The rationale behind givers' actions, Grant says, is that they are more interested in the overall wellbeing of team. Many givers in this book did things that a lot of people would not do. For instance, an accounts manager at Volkswagen came up with a genius commercial idea that generated millions of dollars, but he did not take credit for it. George Meyer was happy as long as the team was doing well and producing popular Simpsons episodes.

Grant makes it pretty clear that just because you give doesn't make you a giver. You can determine when someone is a giver, matcher, or taker just from so many ways, like from how an optician tries to sell you glasses, how someone negotiates, or even how someone recruits basketball players. I think true givers, like the ones in Give & Take, are rare, or at least not as common as matchers and takers.

Grant acknowledges that one person can be a giver, matcher, or taker in different situations, but what is that person in a "bigger picture"? For instance, I could take out an hour out of my busy day to mentor someone, but, let's say, I take the last pair of pink Manolo's at Saks when I know another woman was eyeing them.

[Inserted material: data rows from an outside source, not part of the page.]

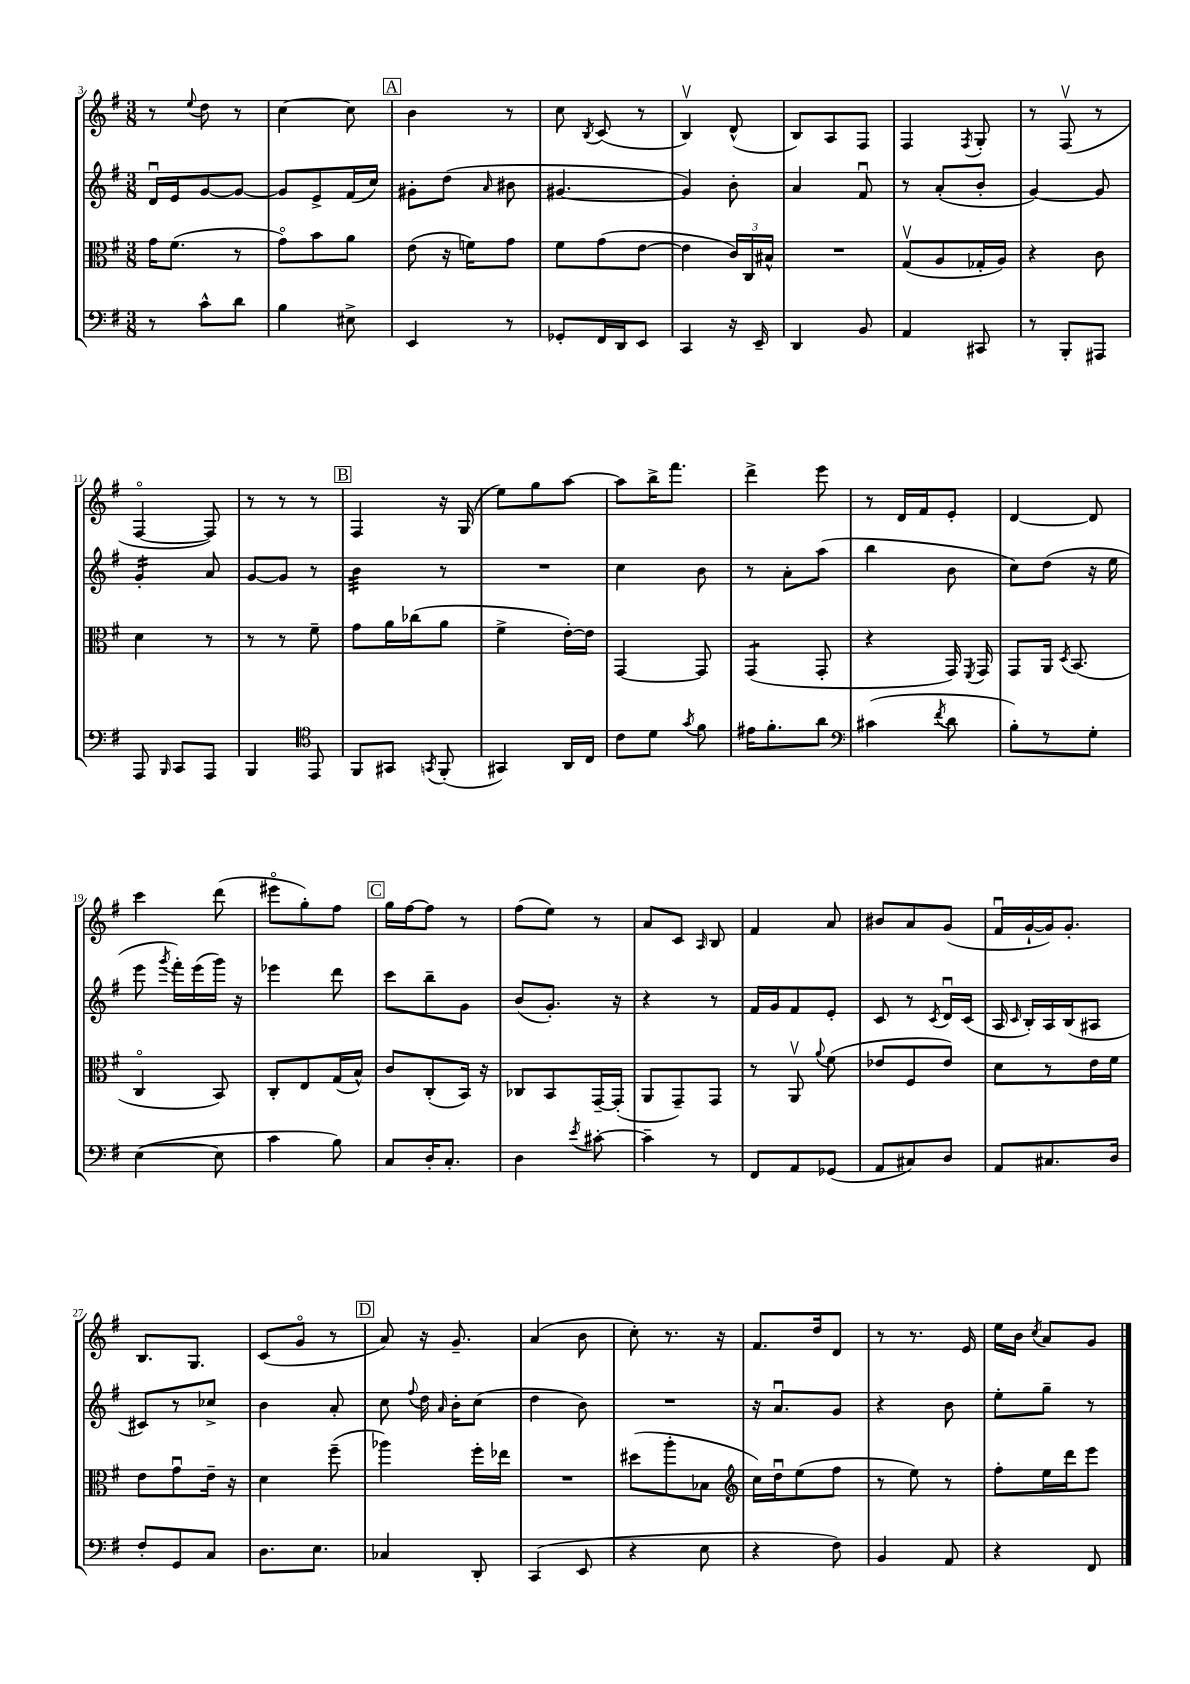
<<
\new StaffGroup <<
\new Staff = "s0" {
    \clef treble \key g \major \numericTimeSignature \time 3/8
    \autoBeamOff r8 \appoggiatura { e''8 } d''8 r8 |
    c''4~ c''8 |
    \mark \markup { \box "A" } b'4 r8 |
    c''8 \acciaccatura { b8 } c'8( r8 |
    b4\upbow) d'8-^( |
    b8[) a8 fis8] |
    fis4 \acciaccatura { fis8 } g8-. |
    r8 fis8\upbow( r8 |
    fis4~\flageolet fis8) |
    r8 r8 r8 |
    \mark \markup { \box "B" } fis4 r16 g16( |
    e''8[) g''8 a''8]~ |
    a''8[ b''16-> fis'''8.] |
    d'''4-> e'''8 |
    r8 d'16[ fis'16 e'8]-. |
    d'4~ d'8 |
    c'''4 d'''8( |
    eis'''8[\flageolet g''8-.) fis''8] |
    \mark \markup { \box "C" } g''16[ fis''16~ fis''8] r8 |
    fis''8[( e''8]) r8 |
    a'8[ c'8] \grace { a16 } b8 |
    fis'4 a'8 |
    bis'8[ a'8 g'8]( |
    fis'16[\downbow g'16~-! g'16) g'8.]-. |
    b8.[ g8.] |
    c'8[( g'8]\flageolet r8 |
    \mark \markup { \box "D" } a'8) r16 g'8.-- |
    a'4( b'8 |
    c''8-.) r8. r16 |
    fis'8.[ d''16 d'8] |
    r8 r8. e'16 |
    e''16[ b'16] \acciaccatura { c''8 } a'8[ g'8] \bar "|." |
}
\new Staff = "s1" {
    \clef treble \key g \major \numericTimeSignature \time 3/8
    \autoBeamOff d'16[\downbow e'16 g'8~ g'8]~ |
    g'8[ e'8-> fis'16( c''16]) |
    \mark \markup { \box "A" } gis'8[-. d''8]( \grace { a'16 } bis'8 |
    gis'4.~ |
    gis'4) b'8-. |
    a'4 fis'8\downbow |
    r8 a'8[-.( b'8]-. |
    g'4~) g'8 |
    g'4:16-. a'8 |
    g'8[~ g'8] r8 |
    \mark \markup { \box "B" } b'4:32 r8 |
    R4. |
    c''4 b'8 |
    r8 a'8[-. a''8]( |
    b''4 b'8 |
    c''8[) d''8]( r16 e''16 |
    e'''8 \acciaccatura { g'''8 } fis'''16[-.) e'''16( g'''16]) r16 |
    ees'''4 d'''8 |
    \mark \markup { \box "C" } c'''8[ b''8-- g'8] |
    b'8[( g'8.]-.) r16 |
    r4 r8 |
    fis'16[ g'16 fis'8 e'8]-. |
    c'8 r8 \acciaccatura { c'8 } d'16[\downbow c'16]( |
    a16 \grace { c'16 } b16[-.) a16 b16( ais8] |
    cis'8[) r8 ces''8]-> |
    b'4 a'8-. |
    \mark \markup { \box "D" } c''8 \appoggiatura { fis''8 } d''16 \grace { a'16 } b'16[-. c''8]( |
    d''4 b'8) |
    R4. |
    r16 a'8.[\downbow g'8] |
    r4 b'8 |
    e''8[-. g''8]-- r8 \bar "|." |
}
\new Staff = "s2" {
    \clef alto \key g \major \numericTimeSignature \time 3/8
    \autoBeamOff g'16[ fis'8.]( r8 |
    g'8[\flageolet) b'8 a'8] |
    \mark \markup { \box "A" } e'8( r16 f'16[) g'8] |
    fis'8[ g'8( e'8]~ |
    e'4 \tuplet 3/2 { c'16[) c16 bis16]-^ } |
    R4. |
    g8[\upbow( a8 ges16-. a16]) |
    r4 c'8 |
    d'4 r8 |
    r8 r8 fis'8-- |
    \mark \markup { \box "B" } g'8[ a'16 ces''16( a'8] |
    fis'4-> e'16[~-.) e'16] |
    g,4~ g,8 |
    g,4:8( g,8-. |
    r4 g,16) \acciaccatura { fis,8 } g,16 |
    g,8[ a,16] \acciaccatura { d8 } b,8.( |
    c4\flageolet b,8) |
    c8[-. e8 g16( b16]-^) |
    \mark \markup { \box "C" } c'8[ c8-.( b,16]) r16 |
    ces8[ b,8 g,16~-- g,16]-.( |
    a,8[ g,8--) g,8] |
    r8 a,8\upbow \appoggiatura { a'8 } fis'8( |
    ees'8[ fis8 ees'8]) |
    d'8[ r8 e'16 fis'16] |
    e'8[ g'8\downbow e'16]-- r16 |
    d'4 fis''8--( |
    \mark \markup { \box "D" } aes''4) fis''16[-. ees''16] |
    R4. |
    dis''8[( a''8-. bes8] |
    \clef treble c''16[) d''16\downbow e''8( fis''8] |
    r8 e''8) r8 |
    fis''8[-. e''16 d'''16 e'''8] \bar "|." |
}
\new Staff = "s3" {
    \clef bass \key g \major \numericTimeSignature \time 3/8
    \autoBeamOff r8 c'8[-^ d'8] |
    b4 eis8-> |
    \mark \markup { \box "A" } e,4 r8 |
    ges,8[-. fis,16 d,16 e,8] |
    c,4 r16 e,16-- |
    d,4 b,8 |
    a,4 cis,8 |
    r8 b,,8[-. ais,,8] |
    a,,8 \grace { b,,16 } c,8[ a,,8] |
    b,,4 \clef tenor e,8 |
    \mark \markup { \box "B" } fis,8[ gis,8] \acciaccatura { g,8 } fis,8-.( |
    gis,4) a,16[ c16] |
    c'8[ d'8] \acciaccatura { g'8 } fis'8 |
    eis'16[ fis'8.-. a'8] |
    \clef bass cis'4( \acciaccatura { fis'8 } d'8 |
    b8[-.) r8 g8]-. |
    e4~( e8 |
    c'4 b8) |
    \mark \markup { \box "C" } c8[ d16-. c8.]-. |
    d4 \acciaccatura { e'8 } cis'8~-. |
    cis'4-- r8 |
    fis,8[ a,8 ges,8]( |
    a,8[ cis8) d8] |
    a,8[ cis8. d16] |
    fis8[-. g,8 c8] |
    d8.[ e8.] |
    \mark \markup { \box "D" } ces4 d,8-. |
    c,4( e,8 |
    r4 e8 |
    r4 fis8) |
    b,4 a,8 |
    r4 fis,8 \bar "|." |
}
>>
>>
\layout { \context { \Score currentBarNumber = #3 } }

One thing to keep in mind while reading this book, I think, is that giving can either bring you to the top of the success ladder or the bottom. Grant reiterates this quite often. But what differentiates the successful givers from the not-so-successful givers?

Towards the last third of the book, Grant discusses how there are otherish givers, who have high interest in others and high interest in themselves. These otherish givers are neither matcher nor taker, and they aren't ordinary givers either, hence the name. They have high aspirations for helping others but also high ambitions for themselves. Otherish givers contribute and help others, as long as it does not come at the expense of their own obligations.

I have two constructive comments to make about Give & Take. 
  1. I think it would be better to show earlier on how, or if, the successful givers mentioned in the earlier portions of the book were giving strategically. Some of the successful givers did not appear to be acting upon a certain strategy, because it seemed like they were passing up too many opportunities for themselves. For example, Grant describes in great detail how George Meyer made sacrifices and gave back, and this ultimately worked out really well for him because he gained social capital, respect, and authority without the aggression. However, was he strategic in how he went about this?
  2. A framework or sort about giver, matcher, and taker, and the traits for each personality type would be helpful, I think, especially when it comes to self-assessment. The lines between the personality types are not always so clear. For example, I enjoy giving on a regular basis without expecting anything in return, but I have a taker tendency of speaking assertively and sometimes dominantly. Maybe a framework for self-assessment isn't necessary, since the whole point is to be a giver whether you are a matcher or taker, but I think self-assessment can help the reader know which areas to focus on improving.

Grant did include a chapter at the end called "Actions for Impact," where he summarizes the book into ten practical rules that we can implement. While I do find it very helpful in becoming a (better) giver/otherish giver, I think that, at the end of the day, being a giver is really about empathy. The givers in this book all have an immense amount of empathy towards others, no matter how well they know them. If I have to be honest, that much empathy does not come naturally to me, but after reading this book, it's been something I always keep in my mind.

Anyway, I love love love this book. Apparently, when I had a little too much wine one night, I was preaching about the importance of being a giver in a Japanese accent. The other day, my friend pointed out that every time she tells me gossip, I classify the people in her stories as takers. Every time I classify someone as a giver, matcher, or a taker, one of my friends always says (maybe slightly annoyed), "Is that how you view the world now?"

Are you a giver, matcher, a taker, or an otherish giver? I recommend reading the book all the way to the end to find out. You will not regret it!

Have you read Give & Take? What were your thoughts?